## Brownian Motion: Expectation and Variance

Consider the stochastic differential equation,

$\displaystyle dS_t = \mu S_tdt + \sigma S_tdW_t$, for all $\displaystyle t \in [0, T]$,

where $\displaystyle \{W_t\}_{t\geq0}$ is a standard Brownian motion, $\displaystyle \mu, \sigma$ and $\displaystyle S_0$ are positive constants. Derive the unique solution to the above SDE . Calculate $\displaystyle \mathbb{E}[S_t]$ and $\displaystyle Var[S_t]$.

Skipping working the unique solution is...

$\displaystyle S_t = S_0e^{(\mu - \tfrac{\sigma^2}{2})t - \sigma W_t}$.

Now to find the expectation and variance. I've realized that a lot of the things I do I do because I have seen them in lectures or done them in other questions but I now realize I have no idea why they are true.
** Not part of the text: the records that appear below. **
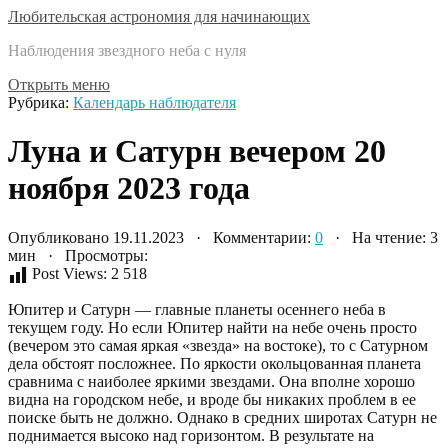
Любительская астрономия для начинающих
Наблюдения звездного неба с нуля
Открыть меню
Рубрика:
Календарь наблюдателя
Луна и Сатурн вечером 20
ноября 2023 года
Опубликовано 19.11.2023 · Комментарии:
0
· На чтение: 3
мин · Просмотры:
Post Views:
2 518
Юпитер и Сатурн — главные планеты осеннего неба в
текущем году. Но если Юпитер найти на небе очень просто
(вечером это самая яркая «звезда» на востоке), то с Сатурном
дела обстоят посложнее. По яркости окольцованная планета
сравнима с наиболее яркими звездами. Она вполне хорошо
видна на городском небе, и вроде бы никаких проблем в ее
поиске быть не должно. Однако в средних широтах Сатурн не
поднимается высоко над горизонтом. В результате на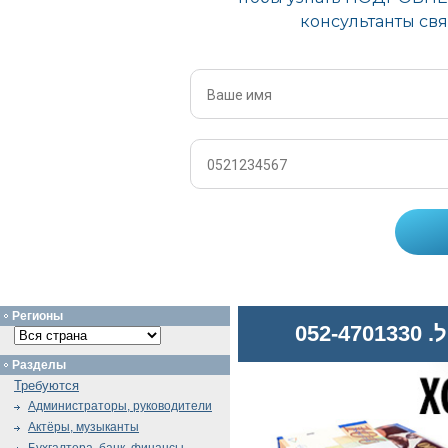
Регионы
052
Разделы
Требуются
Администраторы, руководители
Актёры, музыканты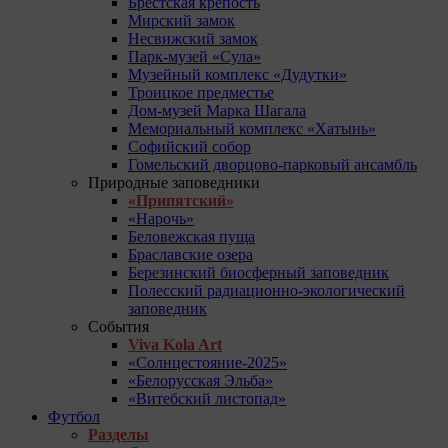
Брестская крепость
Мирский замок
Несвижский замок
Парк-музей «Сула»
Музейный комплекс «Дудутки»
Троицкое предместье
Дом-музей Марка Шагала
Мемориальный комплекс «Хатынь»
Софийский собор
Гомельский дворцово-парковый ансамбль
Природные заповедники
«Припятский»
«Нарочь»
Беловежская пуща
Браславские озера
Березинский биосферный заповедник
Полесский радиационно-экологический
заповедник
События
Viva Kola Art
«Солнцестояние-2025»
«Белорусская Эльба»
«Витебский листопад»
Футбол
Разделы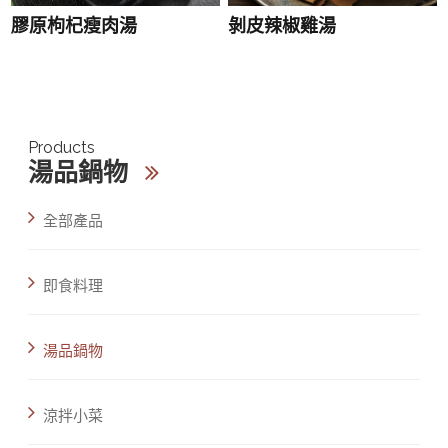
膠原枸杞瘦肉湯
剝皮辣椒雞湯
Products
湯品鍋物
全部產品
即食料理
湯品鍋物
涼拌小菜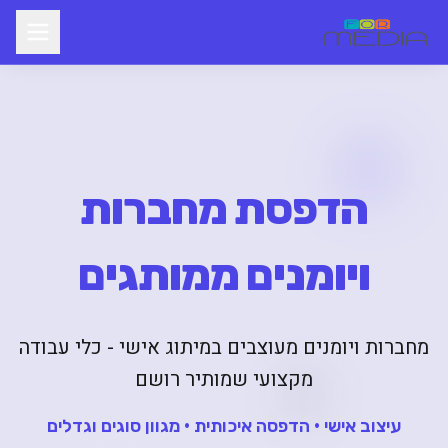
הדפסת מחברות
ויומנים ממותגים
מחברות ויומנים מעוצבים במיתוג אישי - כלי עבודה
מקצועי שמותיר רושם
עיצוב אישי • הדפסה איכותית • מגוון סוגים וגדלים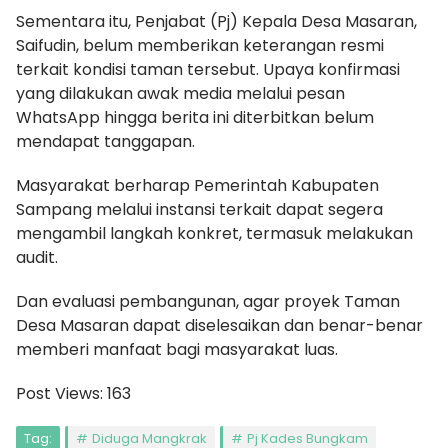
Sementara itu, Penjabat (Pj) Kepala Desa Masaran,
Saifudin, belum memberikan keterangan resmi
terkait kondisi taman tersebut. Upaya konfirmasi
yang dilakukan awak media melalui pesan
WhatsApp hingga berita ini diterbitkan belum
mendapat tanggapan.
Masyarakat berharap Pemerintah Kabupaten
Sampang melalui instansi terkait dapat segera
mengambil langkah konkret, termasuk melakukan
audit.
Dan evaluasi pembangunan, agar proyek Taman
Desa Masaran dapat diselesaikan dan benar-benar
memberi manfaat bagi masyarakat luas.
Post Views:
163
Tag:
Diduga Mangkrak
Pj Kades Bungkam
$\displaystyle \mathbb{E}[S_t] = \mathbb{E}[S_0e^{(\mu - \tfrac{\sigma^2}{2})t - \sigma W_t}] = S_0e^{\mu t}\mathbb{E}[e^{-\tfrac{\sigma^2}{2}t - \sigma W_t}]$ $\displaystyle =S_0\mu$. Now why is that last step true?

My guess is something to do with...

$\displaystyle \mathbb{E}[W_t] = 0$

But I don't know what to do with the $\displaystyle \sigma$ although I assume that it eventually comes out to be $\displaystyle e^0 = 1$.

Now the variance...

The way my lecturer does it is to calculate $\displaystyle Var[S_t] = \mathbb{E}[(S_t - \mathbb{E}[S_t])^2]$ but I always calculate $\displaystyle \mathbb{E}[S_t^2]$ instead then do the usual subtraction of $\displaystyle (\mathbb{E}[S_t])^2$.

So, I get...

$\displaystyle \mathbb{E}[S_t^2] = \mathbb{E}[S_0^2e^{2(\mu - \tfrac{\sigma^2}{2})t + 2 \sigma W_t}]$.

$\displaystyle = S_0^2 e^{2\mu t}\mathbb{E}[e^{-\sigma^2 t + 2 \sigma W_t}]$ but now I am not sure how to justify the next step.

$\displaystyle = S_0^2 e^{2\mu t}e^{-\sigma^2 t}$ (actually should that be $\displaystyle e^{\sigma^2 t}$..?!?)